What this task involves: Scan the entries below, and for each line that includes the word "Figure", make a copy.

Records to process:

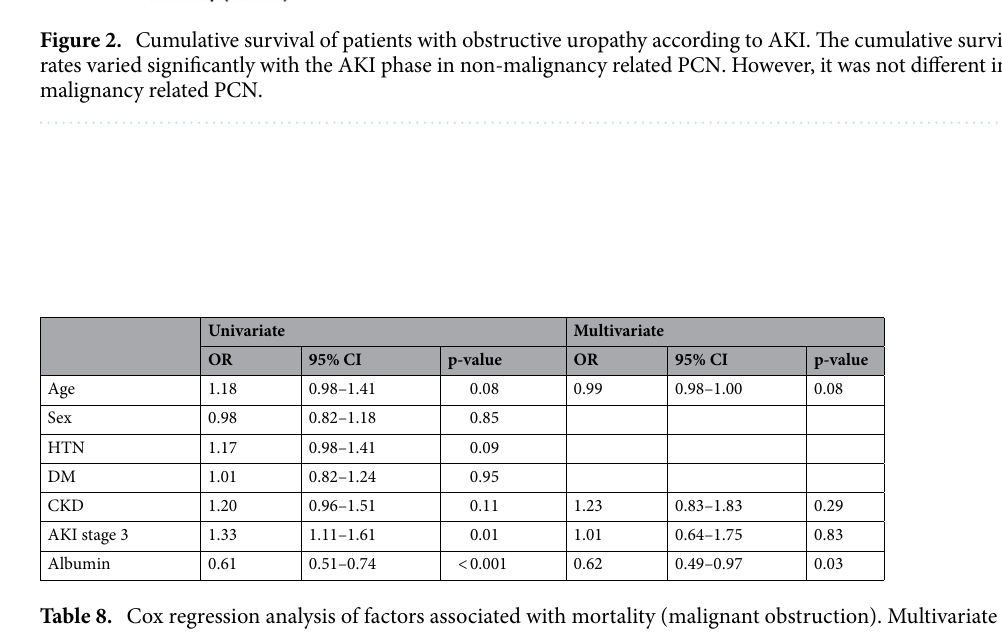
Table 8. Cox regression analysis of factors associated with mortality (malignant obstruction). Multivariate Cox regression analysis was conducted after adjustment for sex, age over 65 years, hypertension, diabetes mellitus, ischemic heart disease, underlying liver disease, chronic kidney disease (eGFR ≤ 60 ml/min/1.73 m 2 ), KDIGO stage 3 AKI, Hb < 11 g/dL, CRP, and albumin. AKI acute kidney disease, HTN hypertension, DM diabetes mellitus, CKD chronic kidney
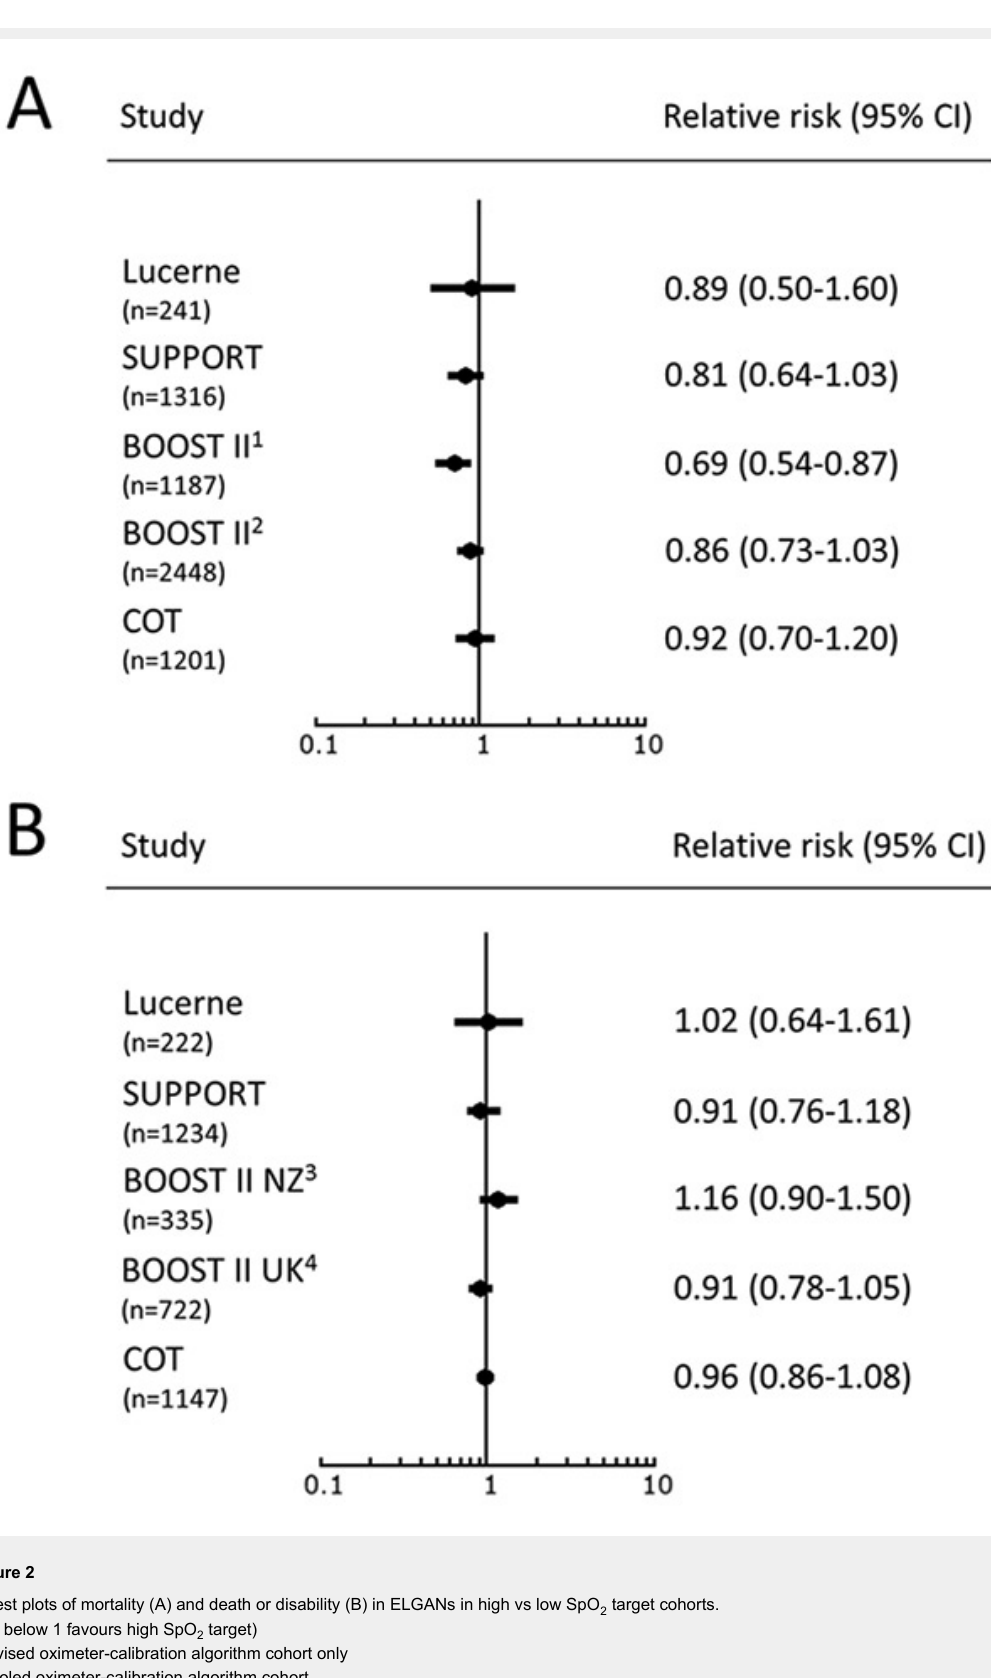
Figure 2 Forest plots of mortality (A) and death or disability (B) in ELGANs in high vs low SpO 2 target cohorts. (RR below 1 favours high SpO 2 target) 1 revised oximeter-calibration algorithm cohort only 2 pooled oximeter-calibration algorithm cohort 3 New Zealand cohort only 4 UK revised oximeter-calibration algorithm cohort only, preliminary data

==

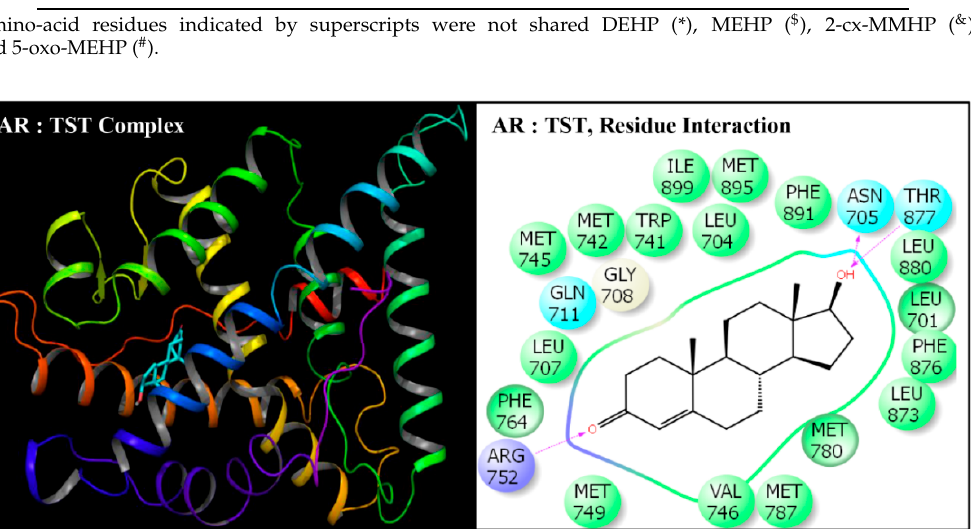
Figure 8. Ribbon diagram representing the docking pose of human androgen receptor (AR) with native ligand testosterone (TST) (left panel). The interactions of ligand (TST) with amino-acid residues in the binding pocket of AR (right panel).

Output for this task:
Figure 2 Forest plots of mortality (A) and death or disability (B) in ELGANs in high vs low SpO 2 target cohorts. (RR below 1 favours high SpO 2 target) 1 revised oximeter-calibration algorithm cohort only 2 pooled oximeter-calibration algorithm cohort 3 New Zealand cohort only 4 UK revised oximeter-calibration algorithm cohort only, preliminary data
Figure 8. Ribbon diagram representing the docking pose of human androgen receptor (AR) with native ligand testosterone (TST) (left panel). The interactions of ligand (TST) with amino-acid residues in the binding pocket of AR (right panel).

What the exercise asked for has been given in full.